Sexually-abused children and young people and ineffective clerical response to correct this institutional sin.
Dwindling financial support and widespread fiscal mismanagement.
Paternalistic, monarchical leadership that is often unresponsive, repressive, and ineffective.
A seriously compromised social justice mission–because internal institutional justice is lacking.
Catholics abandoning the Church with demoralizing frequency.
A community starved for a spirituality that fits our modern lives, consistent with our maturity, experience and education.
We acknowledge co-responsibility for these conditions–for no community can be governed without its implicit or explicit consent. We “consent” with financial and personal support, with participation, or, often, with passivity.
By soundly rejecting the hierarchy representing itself as THE CHURCH and by soundly rejecting the demand of the hierarchy that all Catholics must obey their FIRST COMMANDMENT: OBEY THE HIERARCHY, it seeks to work against the repression that has resulted from the monarchical hierarchy. A monarchical hierarchy that now is so drunk on its power that it is trying to sway voting blocs in this coming election to its narrow, rigid, medieval perspective of women.
"Drunk with power!" Oh, that's an exaggeration you say. Well, when what the Catholic bishops really want is to make it possible for any Catholic to refuse to give contraception coverage to his/her employee, regardless of their business:
The White House is “all talk, no action” on moving toward compromise, said Anthony Picarello, general counsel for the U.S. Conference of Catholic Bishops. “There has been a lot of talk in the last couple days about compromise, but it sounds to us like a way to turn down the heat, to placate people without doing anything in particular,” Picarello said. “We’re not going to do anything until this is fixed.”
That means removing the provision from the health care law altogether, he said, not simply changing it for Catholic employers and their insurers. He cited the problem that would create for “good Catholic business people who can’t in good conscience cooperate with this.”

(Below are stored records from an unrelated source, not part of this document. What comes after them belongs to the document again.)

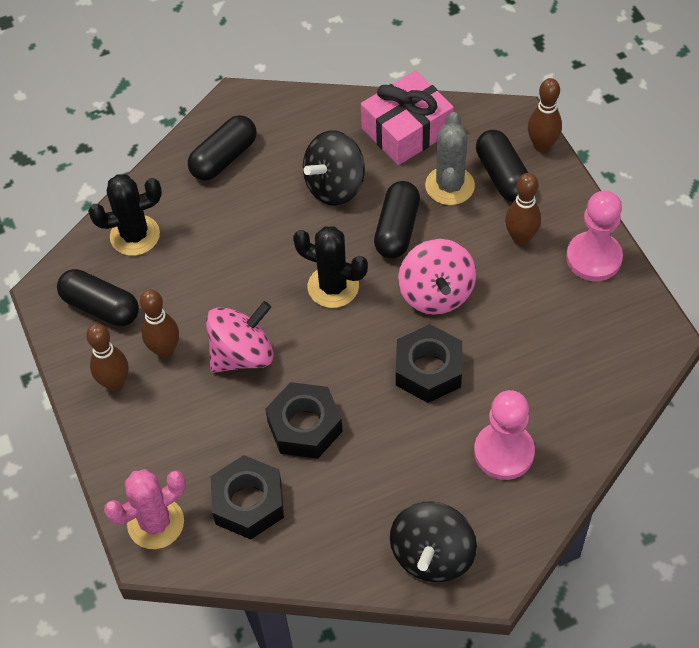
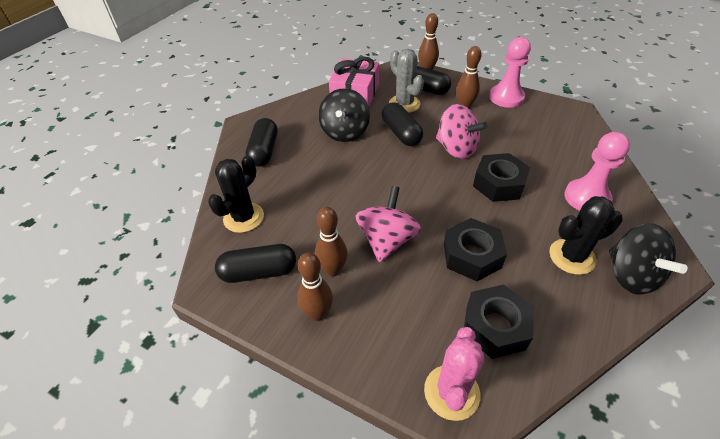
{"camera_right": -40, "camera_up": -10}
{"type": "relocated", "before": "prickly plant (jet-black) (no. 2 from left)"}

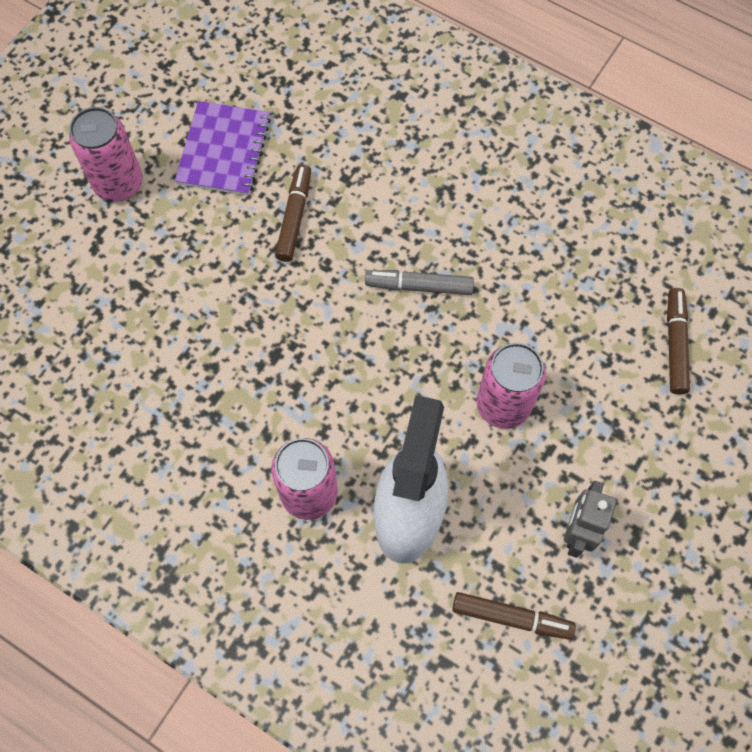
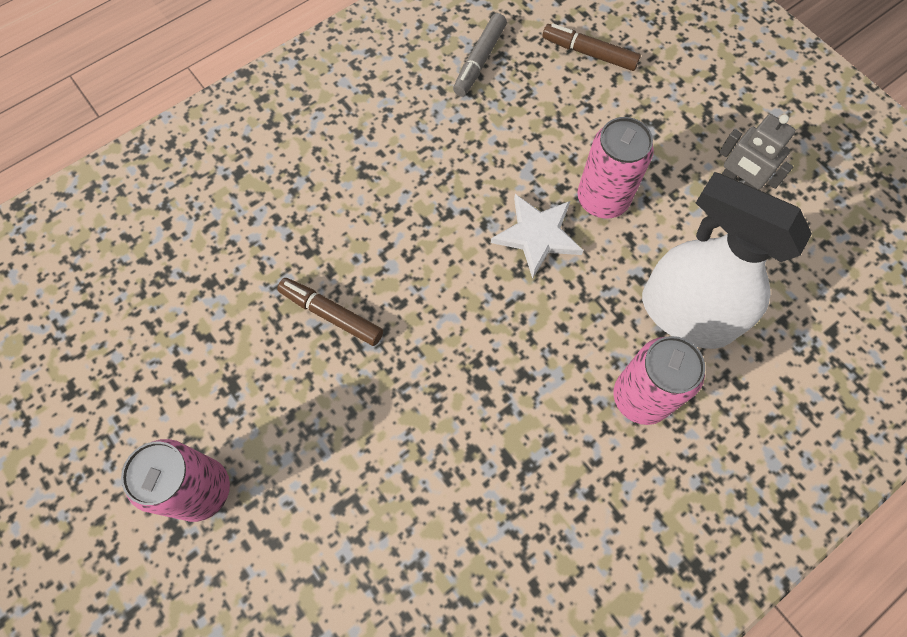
{"camera_right": -70, "camera_up": 0}
{"type": "missing", "before": "exercise book (royal purple)"}
{"type": "relocated", "before": "felt pen (gray)"}
{"type": "missing", "before": "felt pen (dark brown) (no. 2 from left)"}
{"type": "appeared", "after": "star (white)"}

“If I quit this job and opened a Taco Bell, I’d be covered by the mandate,” Picarello said.
Think Progress
If that isn't legislating their medieval repressive code on those who are not even members of their religion, I don't know what it is. THAT IS AN ATTEMPT AT THEOCRACY. Where their so-called 'religious tenets' are FORCED on the public at large. This is very serious stuff, because they are very serious about it.
So, it becomes all the more important to realize that not all Catholics want a theocracy or even want their church run this way. It is very important as we undergo this firestorm of a debate to be equipped with dissenting voices from within the Catholic Church who are not content 'just to do their master's bidding' as children, but seek an adult form of membership.
So, regardless of what Chris "Opus Dei" Matthews may present as the "Catholic Position" in his soapbox, be informed that not all Catholics are sheep who are waiting for their bishops to herd them back to the feudal times. But rather there are thinking, adult men and women of conscience who are profoundly disagreeing with the current hierarchy's attempt at imposition of a medieval form of Catholicism.
The American Catholic Council is a great resource in debates at this time.